|Because most lottery products have a negative and unchanging expected monetary return, only limited research has been done on the efficiency of lottery markets.
Most academics have studied Lotto games to evaluate the possibility of favorable investment opportunities arising from popular and unpopular numbers.
But numbers chosen at random would follow a more standard binomial distribution. The expected monetary value of this kind of Lotto bet follows well-defined laws of probability and depends on readily available information.
In the April 1995 issue of the journal Economic Inquiry, University of Kentucky professor Frank Scott and Bentley College professor David Gulley argued that players decide whether to play the Lotto based on their reservation price and their assessment of the expected value. The expected value depends on other players' behavior; therefore, each player must generate his or her own forecast of total sales.
The relevant question becomes: Do Lotto players make systematic errors in their forecasts of sales and, therefore, of expected value?
The expected value of a Lotto ticket depends on the structure of the game, the dollar amount rolled over from previous drawings, and the number of tickets purchased by players.

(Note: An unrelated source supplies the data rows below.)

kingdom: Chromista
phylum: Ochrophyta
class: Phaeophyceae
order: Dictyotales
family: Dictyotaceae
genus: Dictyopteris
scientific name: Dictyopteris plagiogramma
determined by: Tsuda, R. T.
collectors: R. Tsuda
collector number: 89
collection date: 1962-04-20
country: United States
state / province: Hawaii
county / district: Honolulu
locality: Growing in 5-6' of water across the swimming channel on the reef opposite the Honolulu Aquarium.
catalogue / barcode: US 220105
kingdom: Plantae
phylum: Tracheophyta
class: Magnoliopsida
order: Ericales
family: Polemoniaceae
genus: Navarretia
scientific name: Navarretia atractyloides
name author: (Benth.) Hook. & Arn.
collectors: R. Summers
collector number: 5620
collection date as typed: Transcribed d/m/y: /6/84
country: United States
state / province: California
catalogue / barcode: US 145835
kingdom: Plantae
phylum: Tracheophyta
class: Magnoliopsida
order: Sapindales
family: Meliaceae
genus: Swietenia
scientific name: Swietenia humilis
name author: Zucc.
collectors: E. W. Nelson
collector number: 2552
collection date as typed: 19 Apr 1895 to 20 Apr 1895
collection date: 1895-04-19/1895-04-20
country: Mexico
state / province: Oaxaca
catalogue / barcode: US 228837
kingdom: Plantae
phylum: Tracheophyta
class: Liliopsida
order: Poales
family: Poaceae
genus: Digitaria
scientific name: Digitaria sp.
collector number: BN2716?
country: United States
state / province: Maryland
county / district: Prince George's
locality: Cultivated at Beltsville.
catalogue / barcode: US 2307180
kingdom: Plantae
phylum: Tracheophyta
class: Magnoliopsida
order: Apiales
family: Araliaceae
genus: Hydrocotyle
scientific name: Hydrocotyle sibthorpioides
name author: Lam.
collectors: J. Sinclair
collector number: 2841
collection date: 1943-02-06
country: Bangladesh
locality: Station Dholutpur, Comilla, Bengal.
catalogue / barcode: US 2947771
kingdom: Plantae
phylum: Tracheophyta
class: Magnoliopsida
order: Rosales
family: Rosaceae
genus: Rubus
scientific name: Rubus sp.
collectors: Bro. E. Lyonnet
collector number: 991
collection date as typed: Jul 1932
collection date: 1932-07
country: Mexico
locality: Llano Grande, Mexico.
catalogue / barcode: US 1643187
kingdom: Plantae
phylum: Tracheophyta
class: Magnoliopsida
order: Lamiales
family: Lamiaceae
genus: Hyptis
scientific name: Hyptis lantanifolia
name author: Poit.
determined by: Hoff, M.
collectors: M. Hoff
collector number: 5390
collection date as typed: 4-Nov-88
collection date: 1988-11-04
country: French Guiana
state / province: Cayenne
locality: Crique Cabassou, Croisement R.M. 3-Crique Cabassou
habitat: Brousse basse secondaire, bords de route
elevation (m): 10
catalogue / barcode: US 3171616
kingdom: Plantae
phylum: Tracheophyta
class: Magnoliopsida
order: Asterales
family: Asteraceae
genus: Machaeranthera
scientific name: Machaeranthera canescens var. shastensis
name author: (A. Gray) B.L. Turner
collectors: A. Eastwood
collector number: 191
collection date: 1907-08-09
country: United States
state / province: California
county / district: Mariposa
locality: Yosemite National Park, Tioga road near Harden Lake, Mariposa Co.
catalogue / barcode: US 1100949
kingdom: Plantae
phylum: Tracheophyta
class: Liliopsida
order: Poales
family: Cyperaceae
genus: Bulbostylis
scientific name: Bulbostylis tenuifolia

Since players under ordinary circumstances are only willing to buy a limited number of tickets, in any given draw of an actual Lotto game expected value will depend largely on the size of the rollover.
Scott and Gulley claimed that, with a large enough rollover and a small enough level of sales, the expected value of a $1 ticket could be more than $1. The potential for profit from such a situation would likely encourage additional betting, which would reduce the expected value to more than $1. This would be a form of equilibrium.
Scott and Gulley concluded:
...we find that even in the presence of a pleasure component which we are not able to incorporate explicitly, lotto markets tend to be efficient...either of two conclusions is possible.
One is that financial forces do not work towards efficiency, and that whatever direction they do work, they are exactly offset by pleasure forces working in the opposite direction.
Alternatively, it may be that financial forces work towards efficiency and pleasure forces are relatively insignificant. While we are winning to admit that the first alternative is possible, we find the second explanation much more convincing.
Because the state keeps so much of the proceeds in most Lotto games, the economic pursuit of a positive expected value is difficult.
Exploiting a pure profit opportunity is difficult in practice because of the logistical problems encountered in buying a large number of Lotto tickets. Such a strategy is not impossible, however, as was demonstrated in 1993 when an Australian syndicate attempted to make money by covering all the numbers in the Virginia Lotto.